◆ EXCERPT ◆
======
What does model.eval() do for batchnorm layer?

liangstein · September 7, 2017, 3:54pm

Hi Everyone,
When doing predictions using a model trained with batchnorm, we should set the model to evaluation model. I have a question that how does the evaluation model affect barchnorm operation? What does evaluation model really do for batchnorm operations? Does the model ignore batchnorm?

smth · September 9, 2017, 3:46pm

During training, this layer keeps a running estimate of its computed mean and variance. The running sum is kept with a default momentum of 0.1.

During evaluation, this running mean/variance is used for normalization.

Reference: http://pytorch.org/docs/master/nn.html#torch.nn.BatchNorm1d

Joe1 · February 1, 2018, 6:39am

I got the same problem when I trained a model using BN layer. If I just need to test one image,the BN layer will affect the result because of the change of batch size?

SimonW · February 1, 2018, 6:58am

When evaluating you should use eval() mode and then batch size doesnt matter.

Joe1 · February 2, 2018, 9:20am

Thanks~ I have solved the problem~

synchro · February 22, 2018, 3:15am

Hey Soumith,
Maybe a trivial question:

Trained a model with BN on CIFAR10, training accuracy is perfect
Testing with model.train(True) will get 76% accuracy
Tesing with model.eval() will get only 10% with a 0% in pretty much every category.

Why is this? It should be the opposite, right? @smth

SimonW · February 22, 2018, 3:47am

How did you construct the BN layers?

synchro · February 22, 2018, 1:29pm

Standard way:

nn.BatchNorm2d(64)

Where 64 is the num of output filters of the previous layer.
======
◆ DATASET RECORDS ◆
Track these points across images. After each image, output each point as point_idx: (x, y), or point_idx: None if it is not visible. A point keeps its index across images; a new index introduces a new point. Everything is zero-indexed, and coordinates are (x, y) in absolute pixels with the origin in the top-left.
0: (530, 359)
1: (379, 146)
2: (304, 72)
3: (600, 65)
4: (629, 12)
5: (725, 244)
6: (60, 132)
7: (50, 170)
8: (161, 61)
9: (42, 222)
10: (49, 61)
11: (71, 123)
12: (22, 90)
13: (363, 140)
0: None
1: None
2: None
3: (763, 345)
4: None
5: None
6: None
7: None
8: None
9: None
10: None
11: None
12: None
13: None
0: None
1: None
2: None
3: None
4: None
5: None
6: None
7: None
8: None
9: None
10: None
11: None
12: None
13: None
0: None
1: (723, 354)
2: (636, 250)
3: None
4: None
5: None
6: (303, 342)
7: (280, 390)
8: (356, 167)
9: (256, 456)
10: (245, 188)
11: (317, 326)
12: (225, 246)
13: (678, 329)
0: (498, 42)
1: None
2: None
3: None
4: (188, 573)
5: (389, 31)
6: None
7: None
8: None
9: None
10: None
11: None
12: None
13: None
======
◆ EXERCISE REQUIREMENTS ◆
a: Return the passage of the batchnorm thread starting at "liangstein · September" and ending at "used for normalization.".
b: Resume the forum thread on model.eval() and batchnorm after its last post.

◆ OUTPUTS ◆
a:
liangstein · September 7, 2017, 3:54pm

Hi Everyone,
When doing predictions using a model trained with batchnorm, we should set the model to evaluation model. I have a question that how does the evaluation model affect barchnorm operation? What does evaluation model really do for batchnorm operations? Does the model ignore batchnorm?

smth · September 9, 2017, 3:46pm

During training, this layer keeps a running estimate of its computed mean and variance. The running sum is kept with a default momentum of 0.1.

During evaluation, this running mean/variance is used for normalization.

b:
SimonW · February 22, 2018, 4:48pm

That’s weird. Do you mind sharing your script?

synchro · February 23, 2018, 6:59pm

Hey Simon, sorry for being late.

The definition of the model is as follows, ignore the fact that hyper-params shoudn’t be defined in that way (it’s an old code). Any idea?

class Keras_Cifar2(nn.Module):
    def __init__(self, rank1, rank2):
        super(Keras_Cifar2, self).__init__()

        # hyperparams
        self.kern = 3  # for all layers
        self.filt_size1 = 32
        self.filt_size2 = 64
        self.filt_fc1 = 512
        self.num_classes = 10

        self.conv1 = nn.Conv2d(3, 32, 3, padding=1)
        self.conv2 = nn.Conv2d(32, 32, 3)
        self.conv3 = nn.Conv2d(32, 64, 3, padding=1)
        self.conv4 = nn.Conv2d(64, 64, 3)

        self.pool = nn.MaxPool2d(2, 2)

        self.bn_1 = nn.BatchNorm2d(1)
        self.bn_2 = nn.BatchNorm2d(rank1)
        self.bn_3 = nn.BatchNorm2d(rank2)
        self.bn_4 = nn.BatchNorm2d(self.filt_fc1)
        self.bn_5 = nn.BatchNorm2d(self.num_classes)
        self.bn_6 = nn.BatchNorm2d(32)
        self.bn_7 = nn.BatchNorm2d(64)

        # decomposition
        self.cpdfc1 = nn.Conv2d(64, rank1, 1)
        self.cpdfc2 = nn.Conv2d(rank1, rank1, (6, 1))
        self.cpdfc3 = nn.Conv2d(rank1, rank1, (1, 6))
        self.cpdfc4 = nn.Conv2d(rank1, self.filt_fc1, 1)

        # conv2fc
        #self.conv2fc1 = nn.Conv2d(64, self.filt_fc1, 5)
        self.conv2fc2 = nn.Conv2d(self.filt_fc1, self.num_classes, 1)


    def forward(self, x):

        x = F.relu(self.conv1(x))
        x = self.bn_6(x)
        x = self.pool(F.relu(self.conv2(x)))
        x = self.bn_6(x)

        x = F.relu(self.conv3(x))
        x = self.bn_7(x)
        x = self.pool(F.relu(self.conv4(x)))
        x = self.bn_7(x)

        x = self.cpdfc1(x)
        x = self.bn_2(x)
        x = self.cpdfc2(x)
        x = self.bn_2(x)
        x = self.cpdfc3(x)
        x = self.bn_2(x)
        x = F.relu(self.cpdfc4(x))
        x = self.bn_4(x)
        x = self.conv2fc2(x)
        x = self.bn_5(x)

        x = x.view(-1, self.num_classes)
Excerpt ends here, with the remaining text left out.